Owners of dozens of recently-built homeless hotels are saving millions of dollars on city taxes through an obscure rebate program that allowed them to hold on to $12.5 million in the 2018-2019 tax cycle.
Of the owners benefiting from the tax break — known as the Industrial and Commercial Abatement Program — the biggest winners include Sam Chang, Harshad Patel and Riverbrook Equities, according to a New York Hotel Trades Council analysis obtained and vetted by the Daily News.
Chang, for example, has built 49 hotels since 2006.
Of those, 14 have housed the homeless.
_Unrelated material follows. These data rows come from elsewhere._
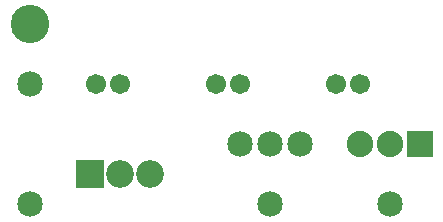
<source format=gts>
G04 MADE WITH FRITZING*
G04 WWW.FRITZING.ORG*
G04 DOUBLE SIDED*
G04 HOLES PLATED*
G04 CONTOUR ON CENTER OF CONTOUR VECTOR*
%ASAXBY*%
%FSLAX23Y23*%
%MOIN*%
%OFA0B0*%
%SFA1.0B1.0*%
%ADD10C,0.088000*%
%ADD11C,0.128110*%
%ADD12C,0.085000*%
%ADD13C,0.092000*%
%ADD14C,0.067000*%
%ADD15R,0.088000X0.088000*%
%ADD16R,0.092000X0.092000*%
%LNMASK1*%
G90*
G70*
G54D10*
X1440Y317D03*
X1340Y317D03*
X1240Y317D03*
G54D11*
X140Y717D03*
G54D12*
X140Y517D03*
X140Y117D03*
X840Y317D03*
X940Y317D03*
X1040Y317D03*
X940Y117D03*
X1340Y117D03*
G54D13*
X340Y217D03*
X440Y217D03*
X540Y217D03*
G54D14*
X1161Y517D03*
X1240Y517D03*
X1161Y517D03*
X1240Y517D03*
X761Y517D03*
X840Y517D03*
X761Y517D03*
X840Y517D03*
X361Y517D03*
X440Y517D03*
X361Y517D03*
X440Y517D03*
G54D15*
X1440Y317D03*
G54D16*
X340Y217D03*
G04 End of Mask1*
M02*
</source>
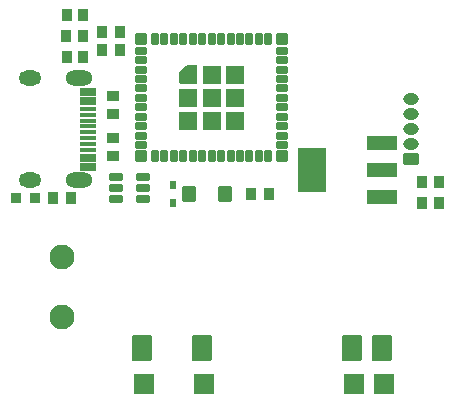
<source format=gts>
G04 Layer: TopSolderMaskLayer*
G04 EasyEDA Pro v2.2.32.3, 2024-10-30 17:40:40*
G04 Gerber Generator version 0.3*
G04 Scale: 100 percent, Rotated: No, Reflected: No*
G04 Dimensions in millimeters*
G04 Leading zeros omitted, absolute positions, 3 integers and 5 decimals*
%FSLAX35Y35*%
%MOMM*%
%AMRoundRect*1,1,$1,$2,$3*1,1,$1,$4,$5*1,1,$1,0-$2,0-$3*1,1,$1,0-$4,0-$5*20,1,$1,$2,$3,$4,$5,0*20,1,$1,$4,$5,0-$2,0-$3,0*20,1,$1,0-$2,0-$3,0-$4,0-$5,0*20,1,$1,0-$4,0-$5,$2,$3,0*4,1,4,$2,$3,$4,$5,0-$2,0-$3,0-$4,0-$5,$2,$3,0*%
%ADD10RoundRect,0.18154X0.76083X-1.01083X-0.76083X-1.01083*%
%ADD11RoundRect,0.09131X-0.40514X0.45514X0.40514X0.45514*%
%ADD12RoundRect,0.08756X-0.54302X-0.27302X-0.54302X0.27302*%
%ADD13RoundRect,0.09302X0.50429X-0.60429X-0.50429X-0.60429*%
%ADD14RoundRect,0.08449X-0.20856X-0.30856X-0.20856X0.30856*%
%ADD15RoundRect,0.08449X0.20856X0.30856X0.20856X-0.30856*%
%ADD16RoundRect,0.09131X-0.40514X-0.40514X-0.40514X0.40514*%
%ADD17C,2.1016*%
%ADD18RoundRect,0.09138X0.43712X0.40835X0.43712X-0.40835*%
%ADD19RoundRect,0.09138X-0.43712X-0.40835X-0.43712X0.40835*%
%ADD20RoundRect,0.09138X-0.40835X0.43712X0.40835X0.43712*%
%ADD21RoundRect,0.09138X0.40835X-0.43712X-0.40835X-0.43712*%
%ADD22RoundRect,0.08669X-0.28168X-0.43167X-0.28168X0.43167*%
%ADD23RoundRect,0.08669X0.43167X-0.28168X-0.43167X-0.28168*%
%ADD24RoundRect,0.09396X-0.72804X0.72804X0.72804X0.72804*%
%ADD25RoundRect,0.09093X-0.45455X0.45455X0.45455X0.45455*%
%ADD26RoundRect,0.08669X-0.43167X0.28168X0.43167X0.28168*%
%ADD27RoundRect,0.09368X-1.25396X0.55396X1.25396X0.55396*%
%ADD28RoundRect,0.09754X-1.17203X1.80203X1.17203X1.80203*%
%ADD29RoundRect,0.09258X-0.60471X-0.45471X-0.60471X0.45471*%
%ADD30O,1.302X1.002*%
%ADD31RoundRect,0.08109X0.66026X0.16026X0.66026X-0.16026*%
%ADD32RoundRect,0.08875X0.65642X0.30643X0.65642X-0.30643*%
%ADD33O,1.9016X1.3016*%
%ADD34O,2.3016X1.3016*%
%ADD35RoundRect,0.18181X0.77269X-0.77269X-0.77269X-0.77269*%
G75*


G04 Pad Start*
G54D10*
G01X1446708Y-1141247D03*
G01X1192708Y-1141247D03*
G01X-77292Y-1141247D03*
G01X-585292Y-1141247D03*
G54D11*
G01X-1089182Y1501959D03*
G01X-1229187Y1501959D03*
G01X-1085698Y1676400D03*
G01X-1225702Y1676400D03*
G01X-1085698Y1320800D03*
G01X-1225702Y1320800D03*
G01X1924202Y88900D03*
G01X1784198Y88900D03*
G01X1924202Y266700D03*
G01X1784198Y266700D03*
G54D12*
G01X-583590Y120904D03*
G01X-583590Y215900D03*
G01X-583590Y310896D03*
G01X-813410Y310896D03*
G01X-813410Y215900D03*
G01X-813410Y120904D03*
G54D13*
G01X-193091Y165100D03*
G01X116891Y165100D03*
G54D14*
G01X-330200Y90107D03*
G54D15*
G01X-330200Y240094D03*
G54D16*
G01X-1654746Y126662D03*
G01X-1494853Y127348D03*
G54D17*
G01X-1270000Y-368300D03*
G01X-1270000Y-876300D03*
G54D18*
G01X-838200Y483464D03*
G01X-838200Y634136D03*
G54D19*
G01X-838200Y989736D03*
G01X-838200Y839064D03*
G54D20*
G01X481736Y165100D03*
G01X331064Y165100D03*
G01X-1194664Y127000D03*
G01X-1345336Y127000D03*
G01X-775564Y1536700D03*
G01X-926236Y1536700D03*
G54D21*
G01X-926236Y1384300D03*
G01X-775564Y1384300D03*
G54D22*
G01X-319976Y1472900D03*
G01X-239966Y1472900D03*
G01X-159982Y1472900D03*
G01X-79972Y1472900D03*
G01X38Y1472900D03*
G01X80023Y1472900D03*
G01X160033Y1472900D03*
G01X240017Y1472900D03*
G01X320027Y1472900D03*
G01X400012Y1472900D03*
G01X480022Y1472900D03*
G54D23*
G01X595008Y977905D03*
G01X595008Y897895D03*
G01X595008Y817910D03*
G01X595008Y737900D03*
G01X595008Y657890D03*
G01X595008Y577906D03*
G54D22*
G01X-479996Y482910D03*
G01X-399986Y482910D03*
G01X-320002Y482910D03*
G01X-239992Y482910D03*
G54D24*
G01X13Y977905D03*
G54D25*
G01X-594982Y1472900D03*
G01X-594982Y482910D03*
G01X595008Y482910D03*
G01X595008Y1472900D03*
G54D26*
G01X-594982Y1377904D03*
G01X-594982Y1297894D03*
G01X-594982Y1217910D03*
G01X-594982Y1137900D03*
G01X-594982Y1057915D03*
G01X-594982Y977905D03*
G01X-594982Y897920D03*
G01X-594982Y817910D03*
G01X-594982Y737900D03*
G01X-594982Y657916D03*
G01X-594982Y577906D03*
G54D22*
G01X-159982Y482910D03*
G01X-79972Y482910D03*
G01X13Y482910D03*
G01X80023Y482910D03*
G01X160007Y482910D03*
G01X240017Y482910D03*
G01X320002Y482910D03*
G01X400012Y482910D03*
G01X480022Y482910D03*
G54D26*
G01X595008Y1057890D03*
G01X595008Y1137900D03*
G01X595008Y1217884D03*
G01X595008Y1297920D03*
G01X595008Y1377904D03*
G54D22*
G01X-399986Y1472900D03*
G01X-479996Y1472900D03*
G54D24*
G01X197498Y977905D03*
G01X197498Y1175390D03*
G01X13Y1175390D03*
G01X-197498Y977905D03*
G01X-197498Y780395D03*
G01X13Y780395D03*
G01X197498Y780395D03*
G36*
G01X-269999Y1097900D02*
G02X-275001Y1102901I0J5001D01*
G01X-275001Y1187900D01*
G02X-273536Y1191436I5001J0D01*
G01X-213536Y1251436D01*
G02X-210000Y1252901I3536J-3536D01*
G01X-125001Y1252901D01*
G02X-120000Y1247899I0J-5001D01*
G01X-120000Y1102901D01*
G02X-125001Y1097900I-5001J0D01*
G01X-269999Y1097900D01*
G37*
G54D27*
G01X1439995Y138303D03*
G01X1439995Y368300D03*
G01X1439995Y598297D03*
G54D28*
G01X846003Y368300D03*
G54D29*
G01X1689092Y457192D03*
G54D30*
G01X1689092Y584192D03*
G01X1689092Y711192D03*
G01X1689092Y838192D03*
G01X1689092Y965192D03*
G54D31*
G01X-1049274Y536194D03*
G01X-1049274Y586207D03*
G01X-1049274Y636194D03*
G01X-1049274Y686206D03*
G01X-1049274Y736194D03*
G01X-1049274Y786206D03*
G01X-1049274Y836193D03*
G01X-1049274Y886206D03*
G54D32*
G01X-1049274Y471195D03*
G01X-1049274Y391211D03*
G01X-1049274Y951205D03*
G01X-1049274Y1031189D03*
G54D33*
G01X-1541526Y279197D03*
G01X-1541526Y1143203D03*
G54D34*
G01X-1123518Y279197D03*
G01X-1123518Y1143203D03*
G54D35*
G01X-569392Y-1446047D03*
G01X-61392Y-1446047D03*
G01X1208608Y-1446047D03*
G01X1462608Y-1446047D03*
G04 Pad End*

M02*


</source>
Five have received ICAP rebates and saved approximately $2.3 million on their 2018-2019 tax bills, city records show.
Chang, who still retains ownership in one of the hotels, the Holiday Inn JFK, saved $791,323 in taxes for that property during the last tax cycle.
In all, 44 homeless hotels appear to have received both the ICAP rebate and homeless subsidies within the past four years, city records show. There are a total of 151 hotels that get ICAP rebates. From 2015 to 2019, homeless hotels that got the rebates saved more than $30 million.
All the while, owners like Chang and other operators who get the tax rebates are getting paid by the city to house the homeless. That money is routed to the hotels through homeless service “management companies,” which get the money directly from the city.
A spokeswoman for Chang’s McSam Hotel Group said the company has done nothing wrong.
“McSam Hotel Group complies with New York City laws, rules and regulations in building hotels. We never build hotels with the intent of housing homeless persons, "spokeswoman Lisa Linden said." McSam Hotel Group makes no decisions regarding whether homeless persons are housed in hotels. The management companies make those decisions.”
Harshad Patel said the rebate fulfills its mission of creating jobs and that critics are ignoring the big picture.
“It’s the only reason we are building,” he said. "We have a lot of expenses.”
The city projects it will spend $2.1 billion overall on tackling the homelessness crisis in 2020. In 2018, $384 million went from city coffers to housing homeless people in hotels. Less clear is how much of the city’s homeless budget is going specifically to hotels that already receive the ICAP rebate.